Questa interazione implica un certo grado di immedesimazione nell’altro, istante per istante, ma anche una maggior prossimità con il limite. Mi spiego. Nel confronto con una prospettiva differente dalla mia faccio esperienza del mio limite come soglia da cui incontrare l’altro a partire dallo stesso desiderio di bene.
Questa sottolineatura ha una enorme valenza educativa. Infatti, se è possibile, direi inevitabile, vedere le cose differentemente, allora anche l’esperienza umana del ì, è sempre aperta ad altro. Non è riducibile a un algoritmo che pretende di controllare tutta la realtà (“come faccio a conoscere tutto?” chiedeva quella bambina).

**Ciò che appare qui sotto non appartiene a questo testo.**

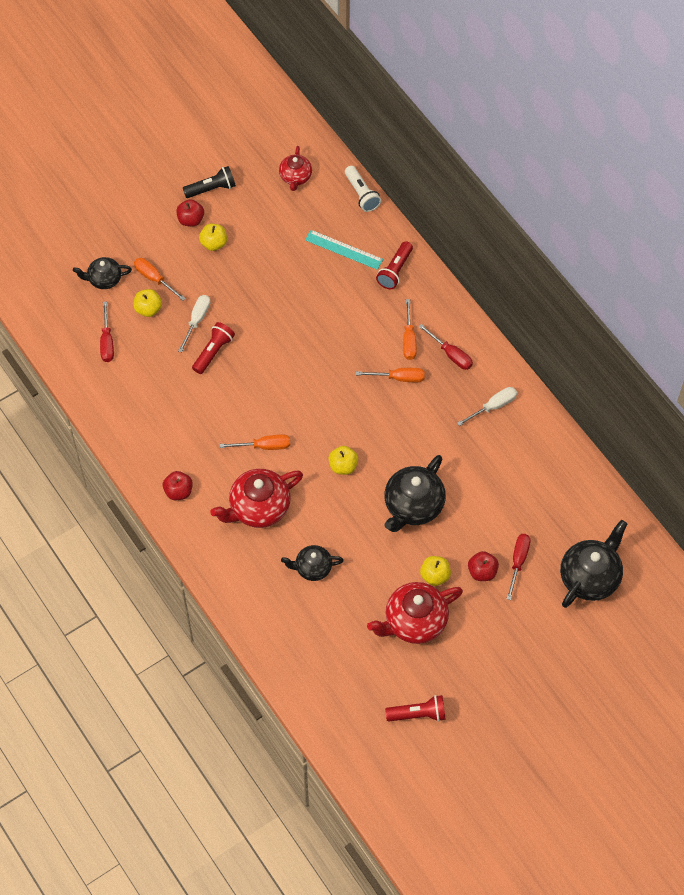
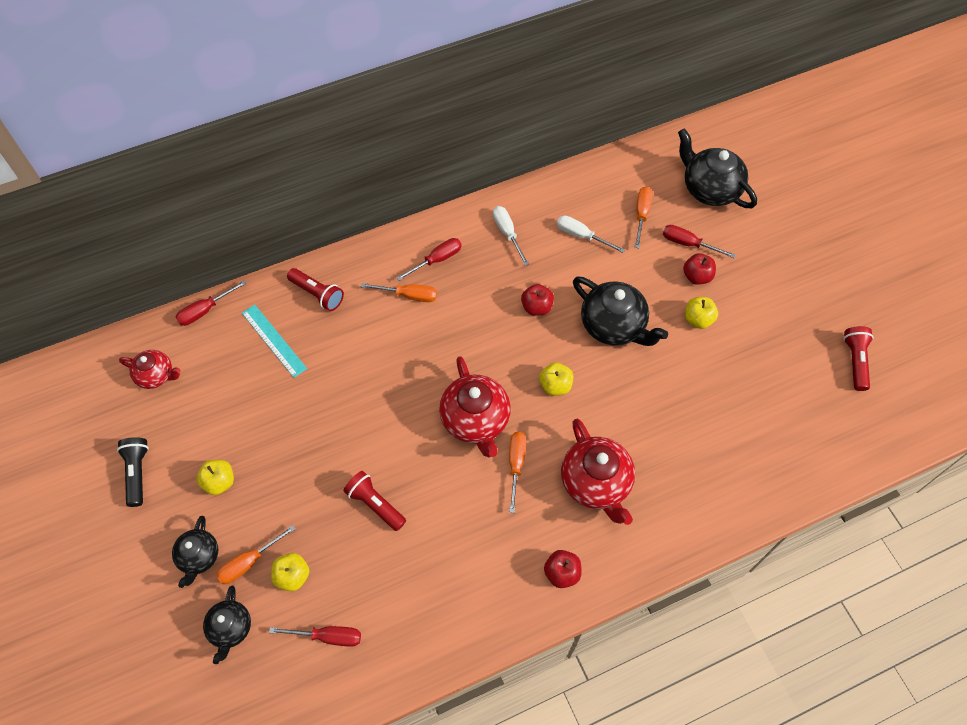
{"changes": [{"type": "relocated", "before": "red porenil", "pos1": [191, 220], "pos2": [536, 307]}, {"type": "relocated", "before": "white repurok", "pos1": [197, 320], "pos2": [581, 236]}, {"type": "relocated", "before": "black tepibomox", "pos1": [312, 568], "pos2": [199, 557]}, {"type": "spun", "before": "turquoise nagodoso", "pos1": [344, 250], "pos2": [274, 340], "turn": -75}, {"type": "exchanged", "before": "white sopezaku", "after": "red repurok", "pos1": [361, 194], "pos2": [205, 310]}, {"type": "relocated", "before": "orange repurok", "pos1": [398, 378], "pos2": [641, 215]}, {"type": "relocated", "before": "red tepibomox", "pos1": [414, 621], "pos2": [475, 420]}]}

L’esperienza umana si sviluppa in rapporto con altro (persone, cose, fatti, pensieri) e sfida la nostra libertà e responsabilità. A scuola (come in altri ambiti educativi) l’oralità rappresenta perciò una dimensione fondamentale della relazione e non ha soltanto una funzione strumentale.
L’oralità è espressione forte di un rapporto. È ascolto interessato dell’altro. Dio stesso lascia che Adamo dia un nome alle cose, alle bestie selvatiche e agli uccelli del cielo “per vedere come li avrebbe chiamati”, si legge nella Genesi. E, scrive Rémi Brague: “Dio dunque rischia di dover imparare qualcosa dall’uomo e ne conferma le decisioni, lasciandolo agire da legislatore”.
Le dinamiche innescate dall’oralità favoriscono l’irruzione di altro-da-me. È ciò che capita anche nel rapporto fra insegnanti e allievi quando la relazione si fonda su un vero desiderio di bene che spalanca al mondo.